Work task:
The entries below are to be repeated exactly, and their pictures left out.

Information supplied:
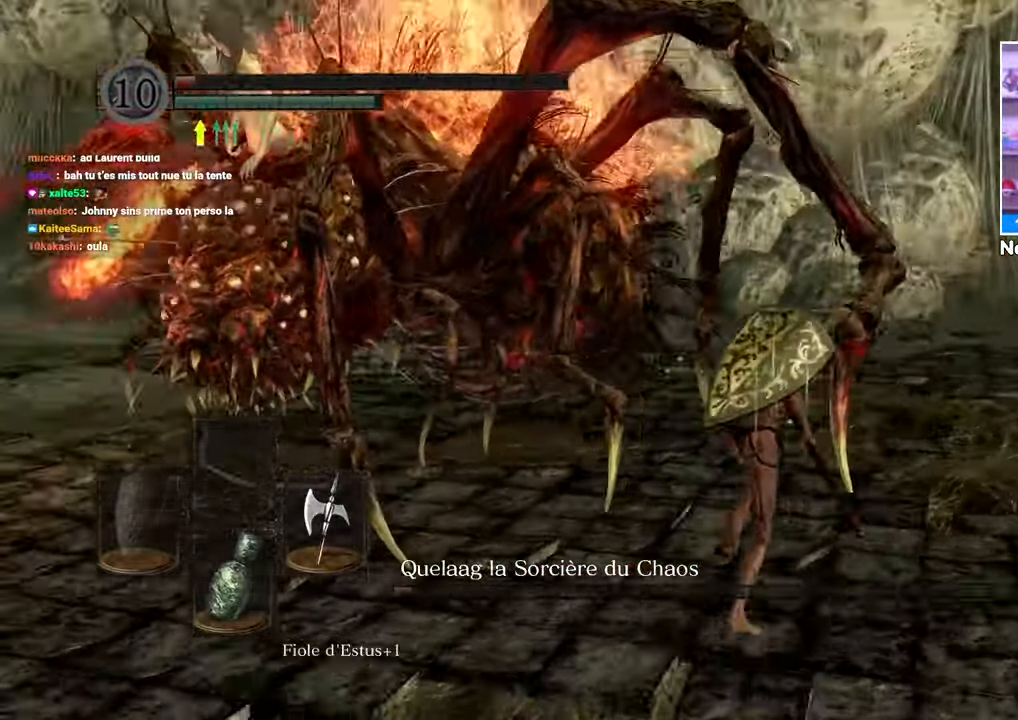
Gameplay with a controller (Xbox layout); each line is a JSON object with the inputs held at the frame after it (dt_ms = milliseconds from this image to that frame). "button_events" lists button changes between this image and that frame as [ms after this image, input, new state], when the widget could be followed in between (sticks are given only as held states). Not read: L3 R3.
{"dt_ms": 1000, "buttons": [], "left_stick": "up", "right_stick": "center", "button_events": [[217, "B", "up"], [400, "R1", "down"], [533, "R1", "up"]]}
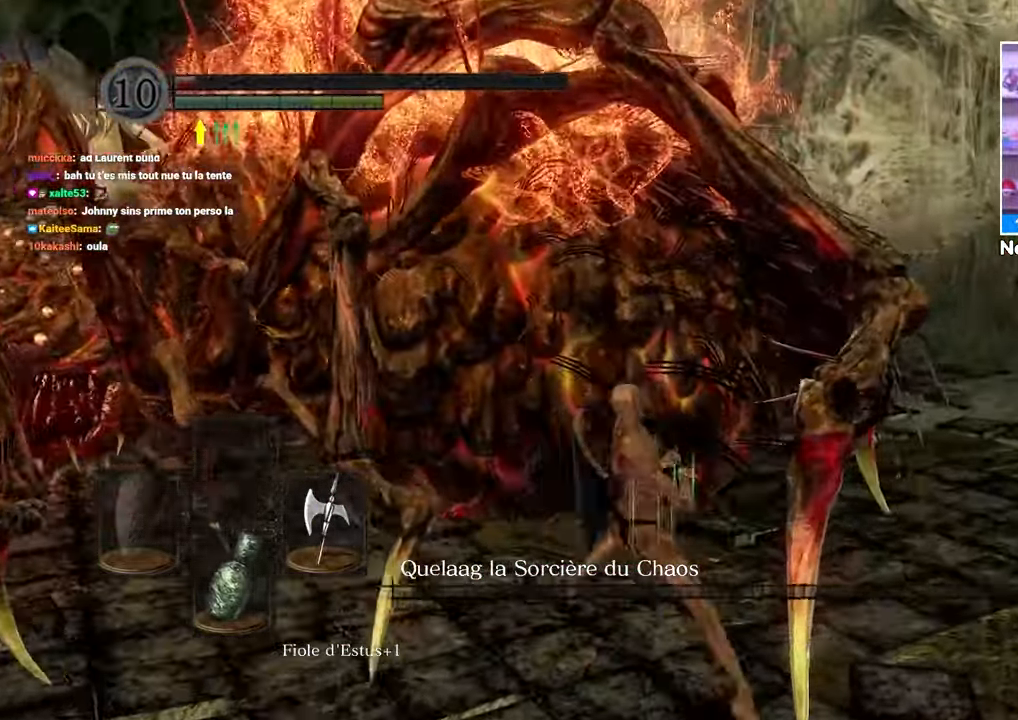
{"dt_ms": 500, "buttons": ["R1"], "left_stick": "up", "right_stick": "center"}
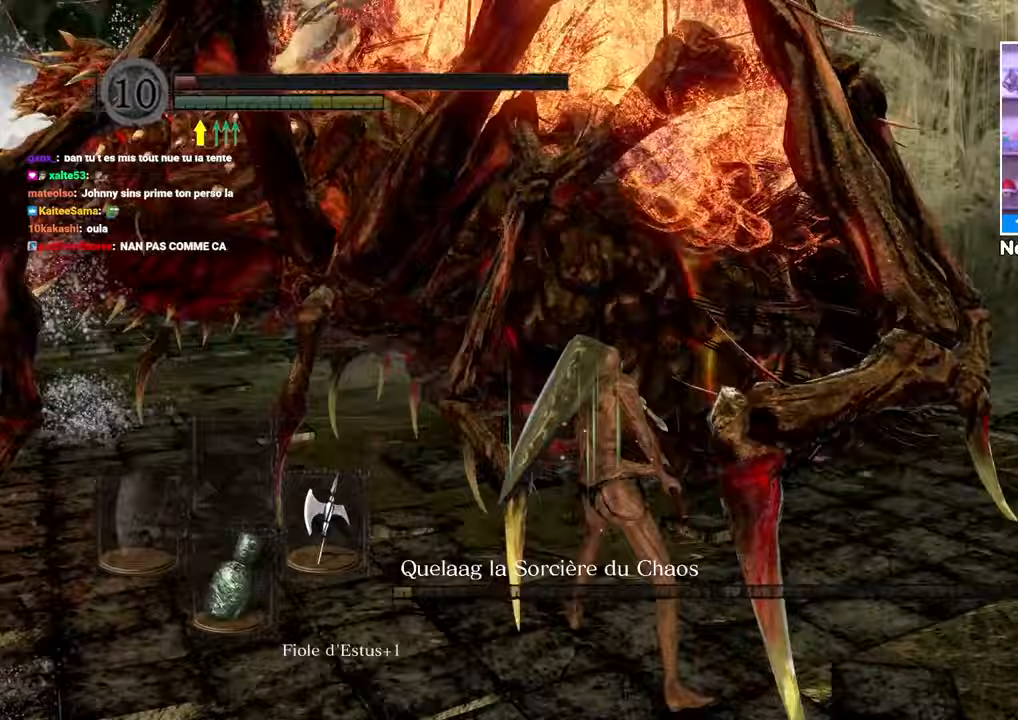
{"dt_ms": 500, "buttons": [], "left_stick": "center", "right_stick": "center"}
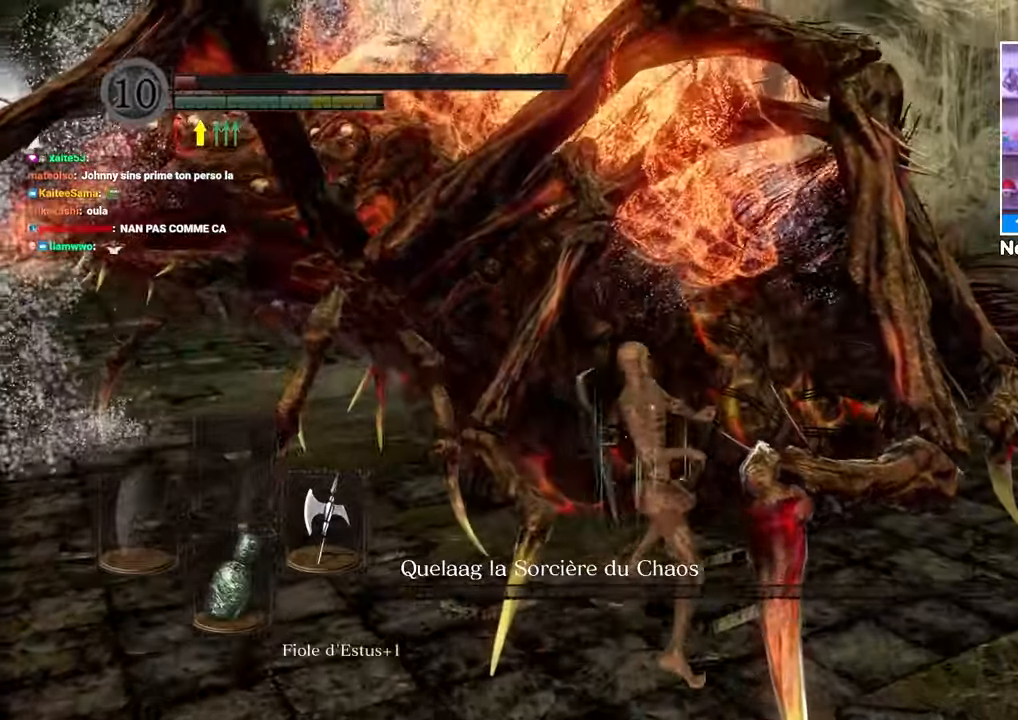
{"dt_ms": 500, "buttons": [], "left_stick": "up", "right_stick": "center", "button_events": []}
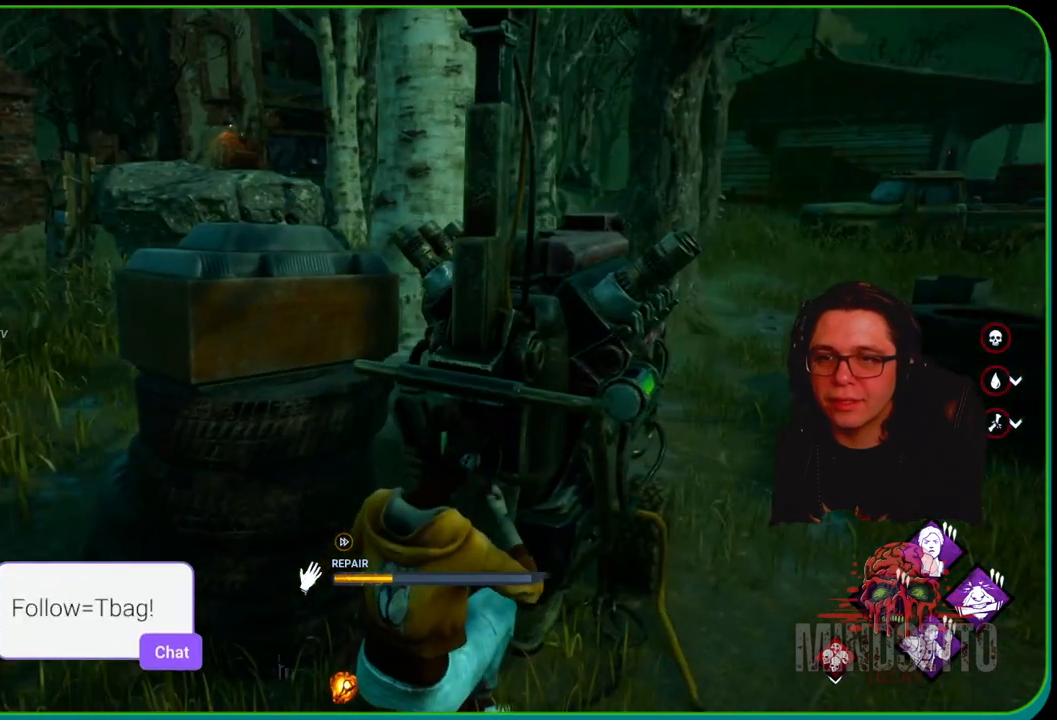
Gameplay with a controller (Xbox layout); each line is a JSON object with the inputs held at the frame after it. "events" lists button and stick changes between this image and that frame as [ms after this image, input, new state], when the widget could be followed in between. Not read: R3.
{"buttons": ["R1"], "left_stick": "right", "right_stick": "center", "events": [[183, "right_stick", "right"], [383, "right_stick", "center"]]}
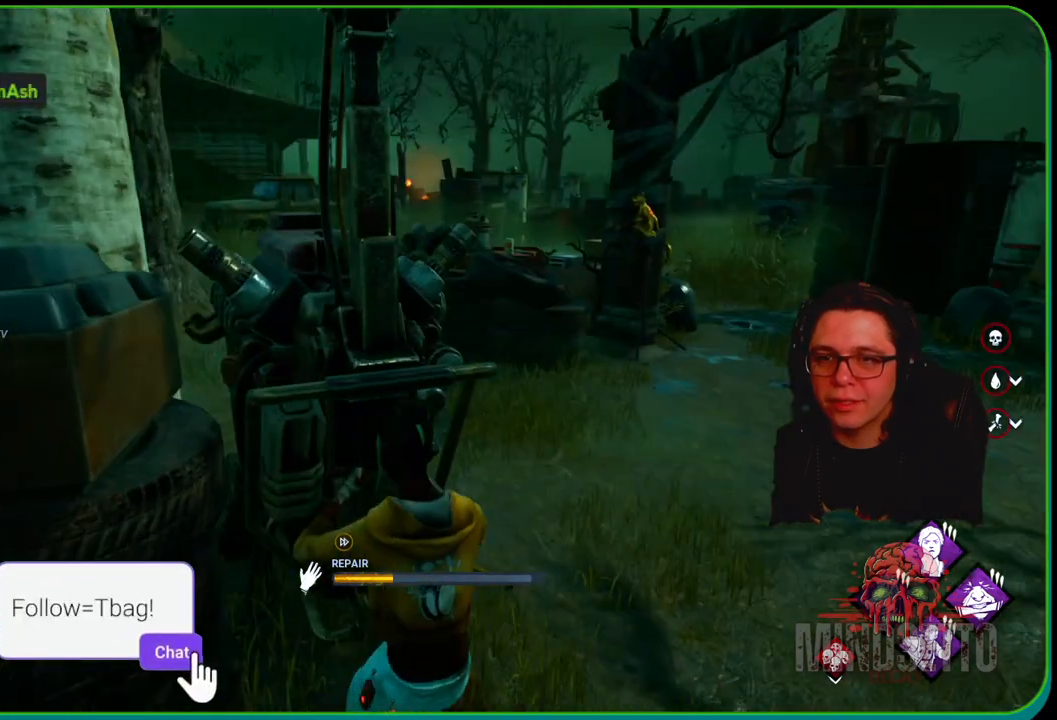
{"buttons": ["R1"], "left_stick": "right", "right_stick": "center", "events": []}
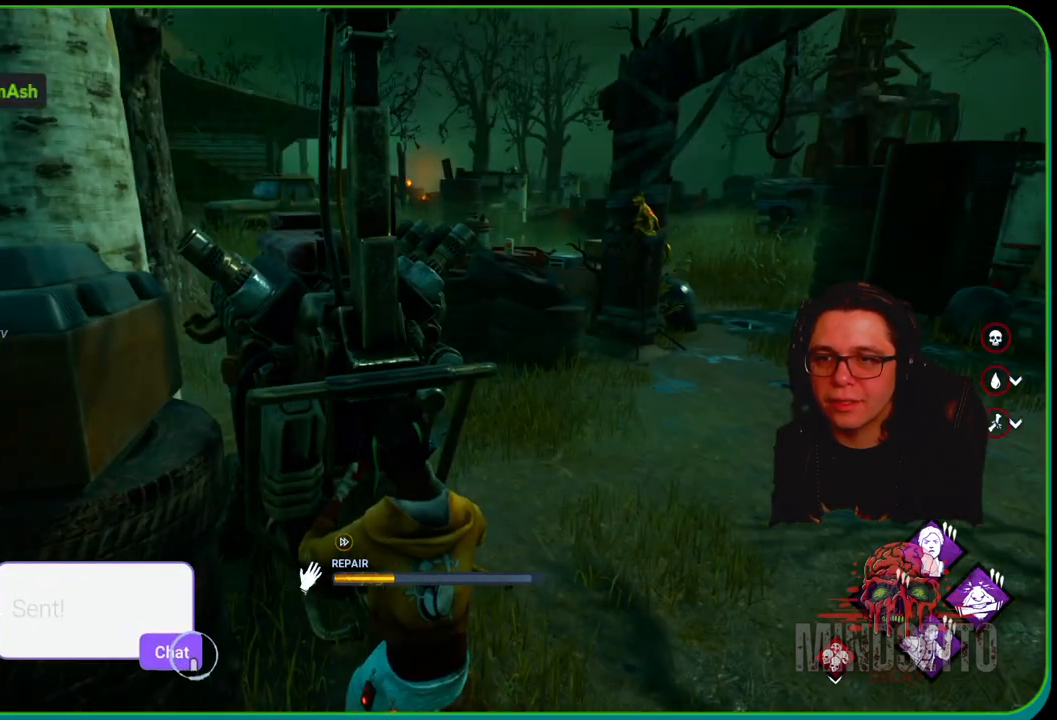
{"buttons": ["R1"], "left_stick": "right", "right_stick": "center", "events": [[183, "right_stick", "right"], [350, "right_stick", "center"]]}
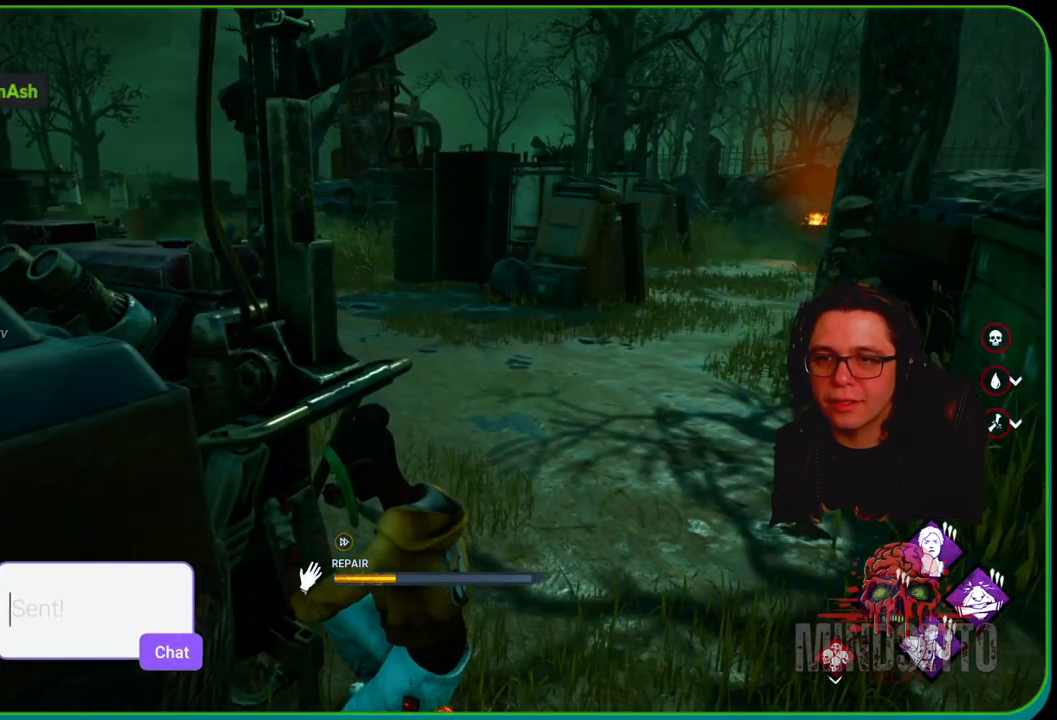
{"buttons": ["R1"], "left_stick": "right", "right_stick": "center", "events": []}
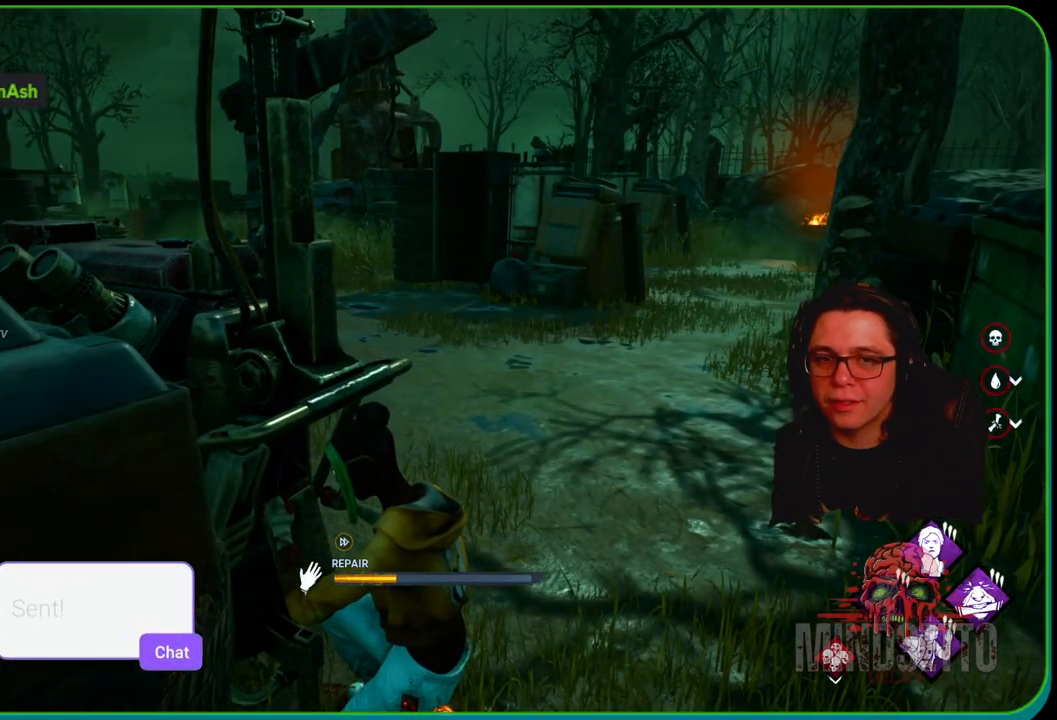
{"buttons": ["R1"], "left_stick": "right", "right_stick": "center", "events": []}
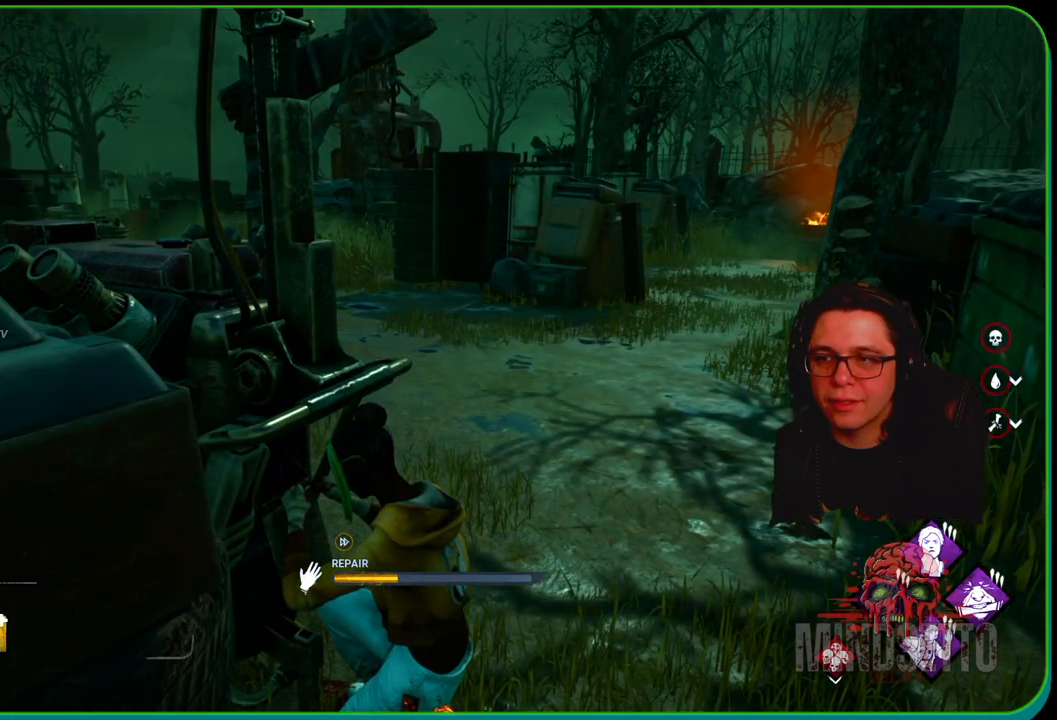
{"buttons": ["R1"], "left_stick": "right", "right_stick": "center", "events": []}
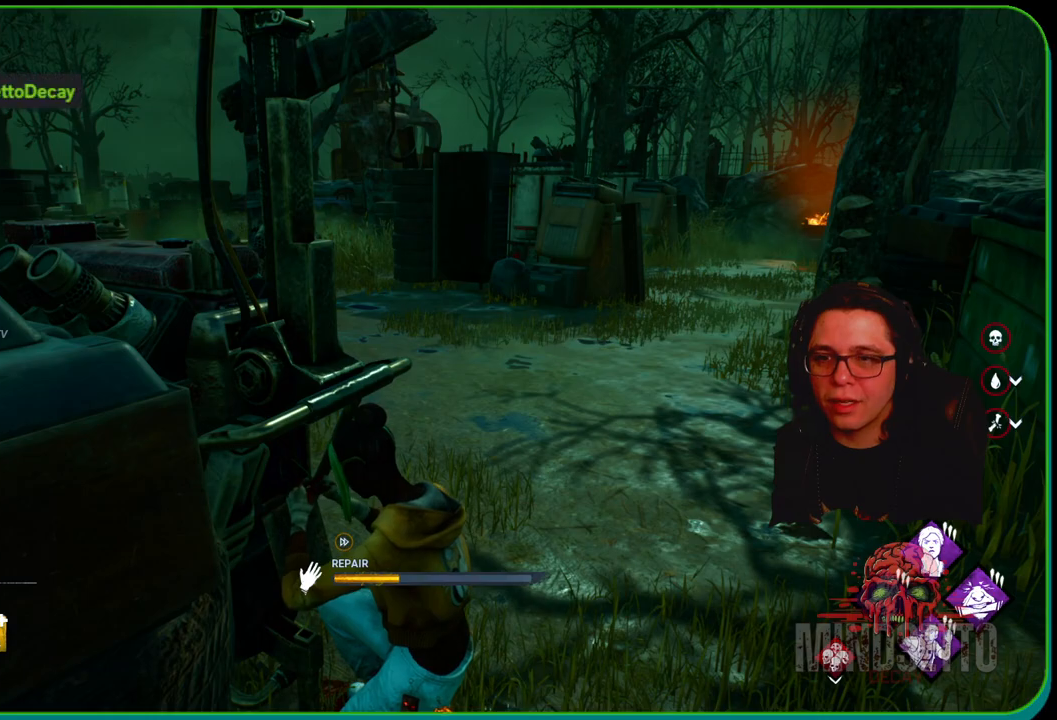
{"buttons": ["R1"], "left_stick": "right", "right_stick": "left", "events": [[450, "right_stick", "left"]]}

Expected answer:
Gameplay with a controller (Xbox layout); each line is a JSON object with the inputs held at the frame after it (dt_ms = milliseconds from this image to that frame). "button_events" lists button changes between this image and that frame as [ms after this image, input, new state], when the widget could be followed in between (sticks are given only as held states). Not read: L3 R3.
{"dt_ms": 1000, "buttons": [], "left_stick": "up", "right_stick": "center", "button_events": [[217, "B", "up"], [400, "R1", "down"], [533, "R1", "up"]]}
{"dt_ms": 500, "buttons": ["R1"], "left_stick": "up", "right_stick": "center"}
{"dt_ms": 500, "buttons": [], "left_stick": "center", "right_stick": "center"}
{"dt_ms": 500, "buttons": [], "left_stick": "up", "right_stick": "center", "button_events": []}
Gameplay with a controller (Xbox layout); each line is a JSON object with the inputs held at the frame after it. "events" lists button and stick changes between this image and that frame as [ms after this image, input, new state], when the widget could be followed in between. Not read: R3.
{"buttons": ["R1"], "left_stick": "right", "right_stick": "center", "events": [[183, "right_stick", "right"], [383, "right_stick", "center"]]}
{"buttons": ["R1"], "left_stick": "right", "right_stick": "center", "events": []}
{"buttons": ["R1"], "left_stick": "right", "right_stick": "center", "events": [[183, "right_stick", "right"], [350, "right_stick", "center"]]}
{"buttons": ["R1"], "left_stick": "right", "right_stick": "center", "events": []}
{"buttons": ["R1"], "left_stick": "right", "right_stick": "center", "events": []}
{"buttons": ["R1"], "left_stick": "right", "right_stick": "center", "events": []}
{"buttons": ["R1"], "left_stick": "right", "right_stick": "left", "events": [[450, "right_stick", "left"]]}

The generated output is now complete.